Reconheço que a sociedade exerce uma influência significativa sobre a construção do


discurso histórico, e meu trabalho busca explorar como indivíduos, como Antônio José
Azevedo do Amaral, utilizam o passado para promover agendas políticas e sociais específicas.
Na minha pesquisa, utilizo o conceito de poder simbólico de Pierre Bourdieu (2019) para
analisar como figuras como Amaral conseguiram impor significados e influenciar a percepção
da realidade através de suas obras e discursos. Bourdieu destaca a importância das práticas
simbólicas na reprodução do poder, e minha abordagem visa desvendar essas dinâmicas no
contexto específico. Em última análise, minha concepção de história busca não apenas
compreender o passado, mas também desvelar os mecanismos de poder simbólico que
moldam a construção e apropriação do discurso histórico.

Referências

BLOCH, Marc. Apologia da história. Zahar, 2002.


BOURDÉ, Guy; MARTIN, Hervé. As escolas históricas. Publicações Europa-América,
1983.

BOURDIEU, Pierre. Poder Simbólico. 11. ed. Rio de Janeiro: Bertrand Brasil, 2019.

MARTINS, Estevão de Rezende. Historicismo: o útil e o desagradável. A dinâmica do


historicismo: revisitando a historiografia moderna. Belo Horizonte: Argvmentvm, 2008.

MELLO, Ricardo Marques de. O que é teoria da história? Três significados possíveis. Revista
História & Perspectivas, v. 25, n. 46, 2012.

PINSKY, Jaime.

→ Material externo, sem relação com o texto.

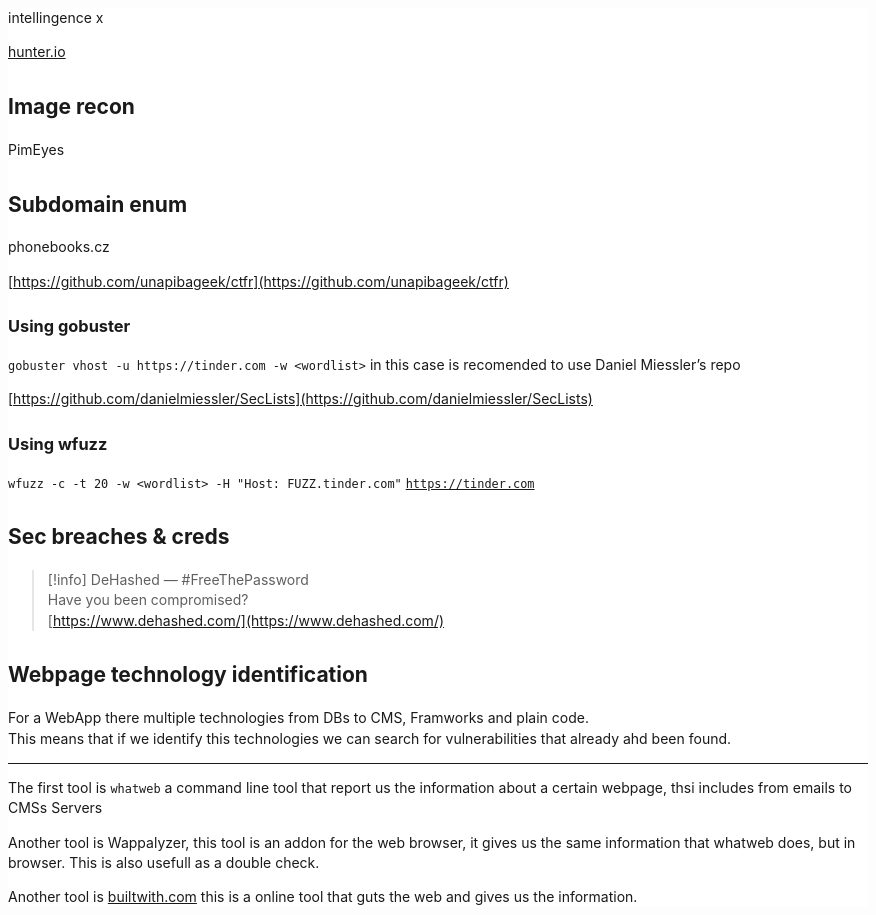 intellingence x

[hunter.io](http://hunter.io)

## Image recon

PimEyes

  

## Subdomain enum

phonebooks.cz

[https://github.com/unapibageek/ctfr](https://github.com/unapibageek/ctfr)

  

### Using gobuster

`gobuster vhost -u https://tinder.com -w <wordlist>` in this case is recomended to use Daniel Miessler’s repo  
  
[https://github.com/danielmiessler/SecLists](https://github.com/danielmiessler/SecLists)

  

### Using wfuzz

`wfuzz -c -t 20 -w <wordlist> -H "Host: FUZZ.tinder.com"` [`https://tinder.com`](https://tinder.com)

  

## Sec breaches & creds

> [!info] DeHashed — \#FreeThePassword  
> Have you been compromised?  
> [https://www.dehashed.com/](https://www.dehashed.com/)  

## Webpage technology identification

For a WebApp there multiple technologies from DBs to CMS, Framworks and plain code.  
This means that if we identify this technologies we can search for vulnerabilities that already ahd been found.  

---

The first tool is `whatweb` a command line tool that report us the information about a certain webpage, thsi includes from emails to CMSs Servers

  

Another tool is Wappalyzer, this tool is an addon for the web browser, it gives us the same information that whatweb does, but in browser. This is also usefull as a double check.

  

Another tool is [builtwith.com](http://builtwith.com) this is a online tool that guts the web and gives us the information.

Deixem a História em paz. 3 de junho de 2022, Editora Contexto,


comentários. Disponível em: https://blog.editoracontexto.com.br/deixem-a-história-em-paz-
jaime-pinsky/?textoprofessorjaime-leitores

REIS, José Carlos. A história entre a filosofia e a ciência. Autêntica, 1996.

REIS, José Carlos. O desafio historiográfico. Editora FGV, 2010.

SHAFF, Adam. Verdade e história. 1978.